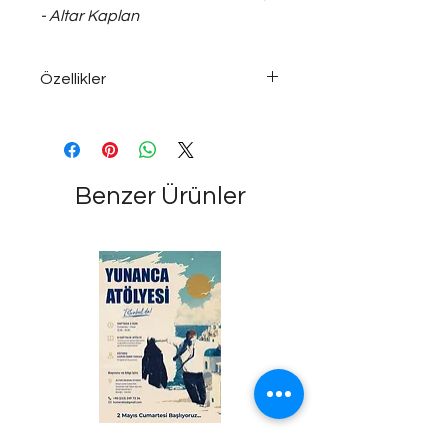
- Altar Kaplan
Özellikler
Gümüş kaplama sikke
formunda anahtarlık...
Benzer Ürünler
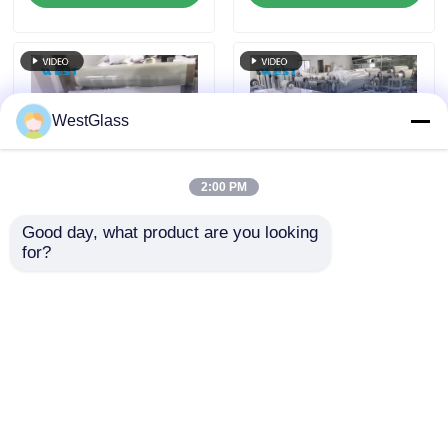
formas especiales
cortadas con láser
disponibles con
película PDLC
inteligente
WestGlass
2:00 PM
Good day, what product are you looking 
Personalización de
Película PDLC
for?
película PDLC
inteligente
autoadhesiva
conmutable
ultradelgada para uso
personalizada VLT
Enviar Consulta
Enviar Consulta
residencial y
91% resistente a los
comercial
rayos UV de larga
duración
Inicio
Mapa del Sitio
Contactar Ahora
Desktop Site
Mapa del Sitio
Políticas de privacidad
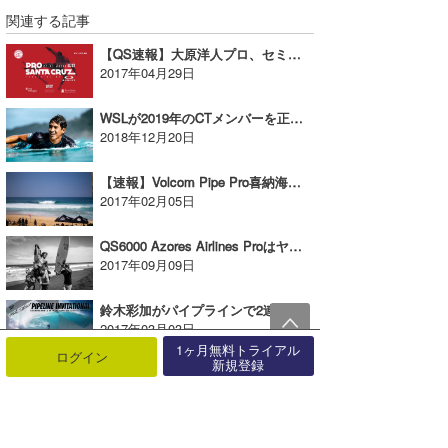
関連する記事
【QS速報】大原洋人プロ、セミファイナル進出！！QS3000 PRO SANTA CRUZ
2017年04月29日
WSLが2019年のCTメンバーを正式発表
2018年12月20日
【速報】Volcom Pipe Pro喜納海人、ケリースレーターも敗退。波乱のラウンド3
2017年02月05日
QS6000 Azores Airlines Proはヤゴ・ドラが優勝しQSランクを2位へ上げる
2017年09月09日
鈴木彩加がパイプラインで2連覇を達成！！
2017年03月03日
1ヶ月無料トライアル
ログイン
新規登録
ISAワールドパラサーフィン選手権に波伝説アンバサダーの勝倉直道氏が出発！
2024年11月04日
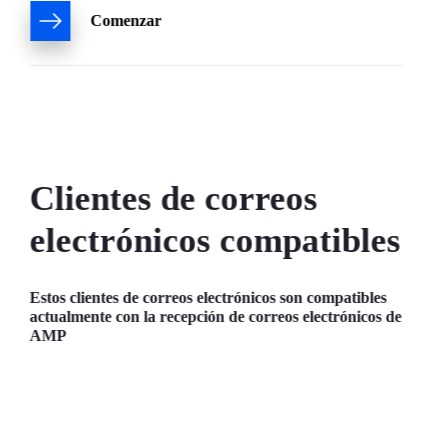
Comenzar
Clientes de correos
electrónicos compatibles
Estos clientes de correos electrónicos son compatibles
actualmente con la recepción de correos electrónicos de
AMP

→ INSTRUCTIONS TO FOLLOW:
Count the lines in the records that contain the string "compatibles", matching case exactly, and reply with the number alone.

→ REPLY:
2